#### Aufgabe 1:
Stelle die Zeilen der Datensätze als JSON-Liste von Zeichenketten dar, beginnend mit der Zeile, die "går runt och" enthält, und endend mit der Zeile, die "第30回 全国高校生創作コンテスト《高校生限" enthält. Jede Zeile wird ein eigener Eintrag, Leerzeilen und Bilder bleiben draußen.

#### Vorgegebener Text:
+++

Mit ihrer Revision verfolgen die Kläger ihr Begehren weiter. Sie sind der Auffassung, die im Beschluss des [X.] ([X.]) vom 13. Februar 2008  2 BvL 1/06 ([X.]E 120, 125) ausgesprochene Weitergeltungsanordnung hinsichtlich der Beiträge zur Krankenversicherung verletze ihrerseits Verfassungsrecht (Art. 1, 2, 3, 6, 14, Art. 19 Abs. 4, Art. 20 Abs. 3 des Grundgesetzes --GG--). Der rechtsuchende Bürger werde dadurch letztlich rechtlos gestellt. Ferner verletze die Weitergeltungsanordnung auch die Art. 5, 6, 8 und 14 der [X.] zum Schutze der Menschenrechte und Grundfreiheiten ([X.]) vom 4. November 1950 ([X.] 1952, 685).

7

Die Beiträge zur [X.] seien aus verfassungsrechtlichen Gründen steuerlich in voller Höhe abzuziehen, weil sie dem Existenzminimum zuzuordnen seien. Hilfsweise seien sie im Wege des negativen Progressionsvorbehalts zu berücksichtigen, weil auch zahlreiche der von der [X.] gewährten Leistungen dem Progressionsvorbehalt unterlägen. Eine vorrangige steuersystematische Zuordnung dieser Beiträge zu den Sonderausgaben scheide angesichts des klaren Wortlauts des Einleitungssatzes des § 10 Abs. 1 des Einkommensteuergesetzes (EStG) aus.

+++

#### Datensätze:
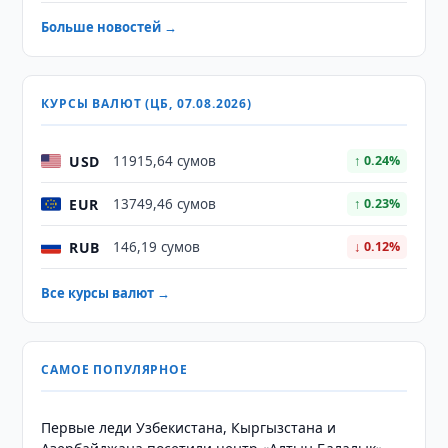
Больше новостей →
КУРСЫ ВАЛЮТ (ЦБ, 07.08.2026)
USD
11915,64 сумов
↑ 0.24%
EUR
13749,46 сумов
↑ 0.23%
RUB
146,19 сумов
↓ 0.12%
Все курсы валют →
САМОЕ ПОПУЛЯРНОЕ
Первые леди Узбекистана, Кыргызстана и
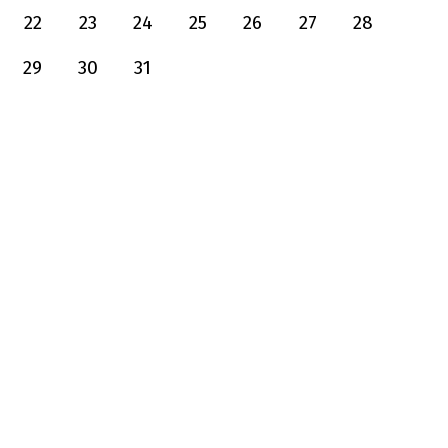
22
23
24
25
26
27
28
29
30
31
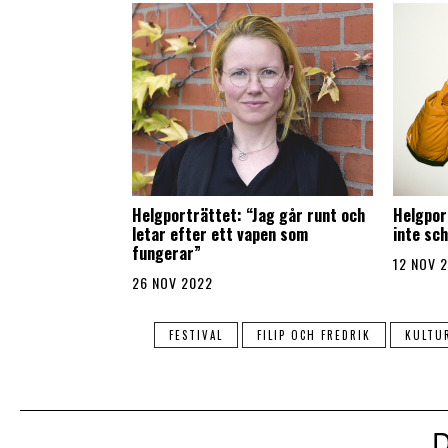
Helgporträttet: “Jag går runt och
Helgpor
letar efter ett vapen som
inte sc
fungerar”
12 NOV 
26 NOV 2022
FESTIVAL
FILIP OCH FREDRIK
KULTU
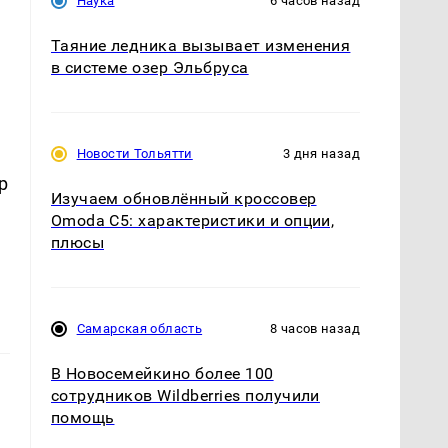
Наука
6 часов назад
Таяние ледника вызывает изменения
в системе озер Эльбруса
Новости Тольятти
3 дня назад
p
Изучаем обновлённый кроссовер
Omoda C5: характеристики и опции,
плюсы
Самарская область
8 часов назад
В Новосемейкино более 100
сотрудников Wildberries получили
помощь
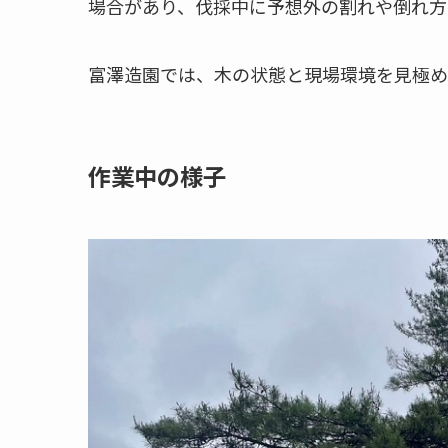
場合があり、伐採中に予想外の割れや倒れ方
富澤造園では、木の状態と現場環境を見極め
作業中の様子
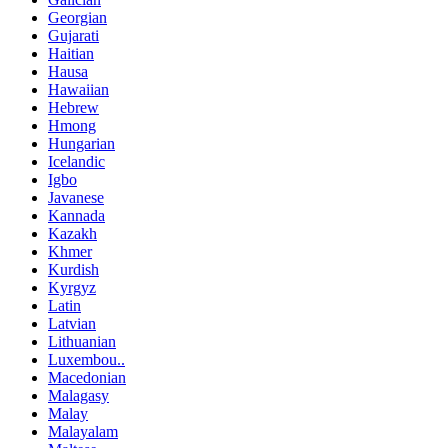
Georgian
Gujarati
Haitian
Hausa
Hawaiian
Hebrew
Hmong
Hungarian
Icelandic
Igbo
Javanese
Kannada
Kazakh
Khmer
Kurdish
Kyrgyz
Latin
Latvian
Lithuanian
Luxembou..
Macedonian
Malagasy
Malay
Malayalam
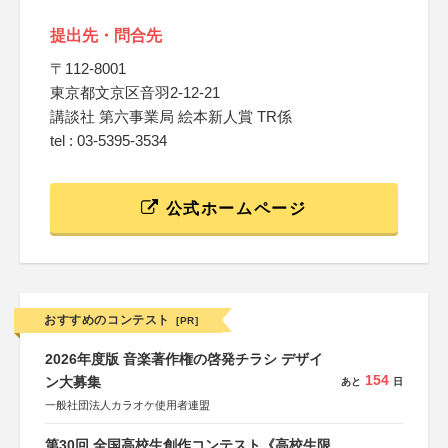
提出先・問合先
〒112-8001
東京都文京区音羽2-12-21
講談社 第六事業局 絵本新人賞 TR係
tel : 03-5395-3534
公式ホームページ
おすすめのコンテスト
[PR]
2026年度版 音楽著作権の啓発チラシ デザイ
154
ン大募集
あと
日
一般社団法人カラオケ使用者連盟
第30回 全国高校生創作コンテスト《高校生限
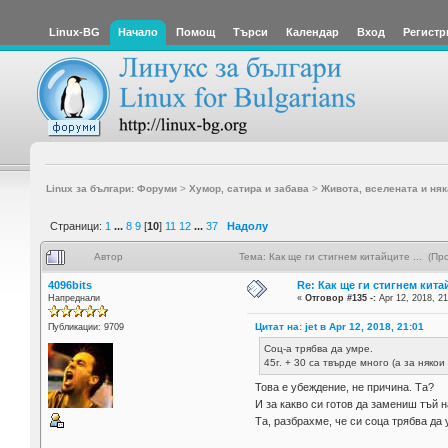
Linux-BG
Начало
Помощ
Търси
Календар
Вход
Регистр
Linux за българи: Форуми
>
Хумор, сатира и забава
>
Живота, вселената и няк
Страници:
1
...
8
9
[
10
]
11
12
...
37
Надолу
Автор
Тема: Как ще ги стигнем китайците ... (П
4096bits
Re: Как ще ги стигнем китай
Напреднали
«
Отговор #135 -:
Apr 12, 2018, 21
Цитат на: jet в Apr 12, 2018, 21:01
Публикации: 9709
Соц-а трябва да умре.
45г. + 30 са твърде много (а за някои 
Това е убеждение, не причина. Та?
И за какво си готов да замениш тъй 
Та, разбрахме, че си соца трябва да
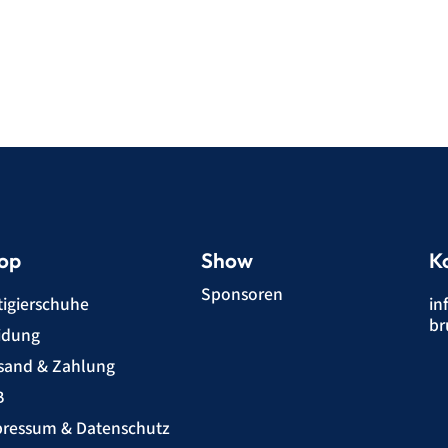
op
Show
K
Sponsoren
tigierschuhe
in
br
idung
sand & Zahlung
B
ressum & Datenschutz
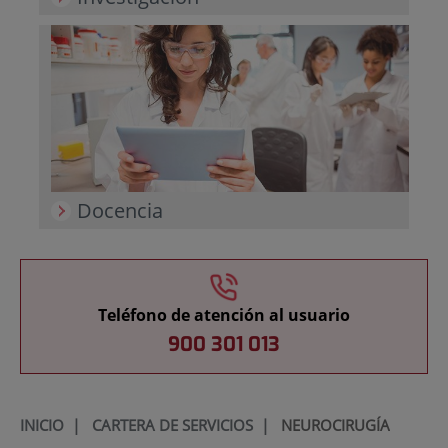
Docencia
Teléfono de atención al usuario
900 301 013
INICIO
|
CARTERA DE SERVICIOS
|
NEUROCIRUGÍA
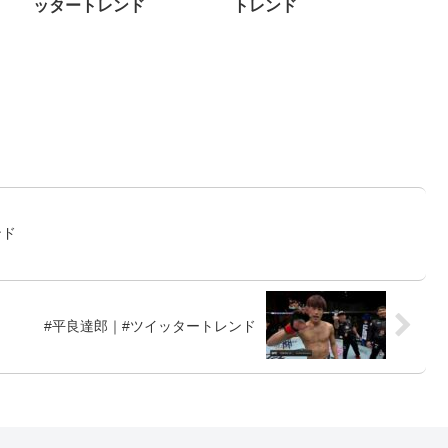
ッタートレンド
トレンド
ンド
#平良達郎｜#ツイッタートレンド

+++

#### Aufgabe 2:
Schreib den Abschnitt des vorgegebenen Texts, der mit "Die Beiträge zur" beginnt und mit "Einkommensteuergesetzes (EStG) aus." endet, noch einmal ab und benenne dabei "Existenzminimum" in "Grundbedarf" um.

#### Antwortfeld 1:
[
  "Helgporträttet: “Jag går runt och",
  "Helgpor",
  "letar efter ett vapen som",
  "inte sc",
  "fungerar”",
  "12 NOV ",
  "26 NOV 2022",
  "FESTIVAL",
  "FILIP OCH FREDRIK",
  "KULTU",
  "Наука",
  "6 часов назад",
  "Таяние ледника вызывает изменения",
  "в системе озер Эльбруса",
  "Новости Тольятти",
  "3 дня назад",
  "p",
  "Изучаем обновлённый кроссовер",
  "Omoda C5: характеристики и опции,",
  "плюсы",
  "Самарская область",
  "8 часов назад",
  "В Новосемейкино более 100",
  "сотрудников Wildberries получили",
  "помощь",
  "場合があり、伐採中に予想外の割れや倒れ方",
  "富澤造園では、木の状態と現場環境を見極め",
  "作業中の様子",
  "Georgian",
  "Gujarati",
  "Haitian",
  "Hausa",
  "Hawaiian",
  "Hebrew",
  "Hmong",
  "Hungarian",
  "Icelandic",
  "Igbo",
  "Javanese",
  "Kannada",
  "Kazakh",
  "Khmer",
  "Kurdish",
  "Kyrgyz",
  "Latin",
  "Latvian",
  "Lithuanian",
  "Luxembou..",
  "Macedonian",
  "Malagasy",
  "Malay",
  "Malayalam",
  "提出先・問合先",
  "〒112-8001",
  "東京都文京区音羽2-12-21",
  "講談社 第六事業局 絵本新人賞 TR係",
  "tel : 03-5395-3534",
  "公式ホームページ",
  "おすすめのコンテスト",
  "[PR]",
  "2026年度版 音楽著作権の啓発チラシ デザイ",
  "154",
  "ン大募集",
  "あと",
  "日",
  "一般社団法人カラオケ使用者連盟",
  "第30回 全国高校生創作コンテスト《高校生限"
]

#### Antwortfeld 2:
Die Beiträge zur [X.] seien aus verfassungsrechtlichen Gründen steuerlich in voller Höhe abzuziehen, weil sie dem Grundbedarf zuzuordnen seien. Hilfsweise seien sie im Wege des negativen Progressionsvorbehalts zu berücksichtigen, weil auch zahlreiche der von der [X.] gewährten Leistungen dem Progressionsvorbehalt unterlägen. Eine vorrangige steuersystematische Zuordnung dieser Beiträge zu den Sonderausgaben scheide angesichts des klaren Wortlauts des Einleitungssatzes des § 10 Abs. 1 des Einkommensteuergesetzes (EStG) aus.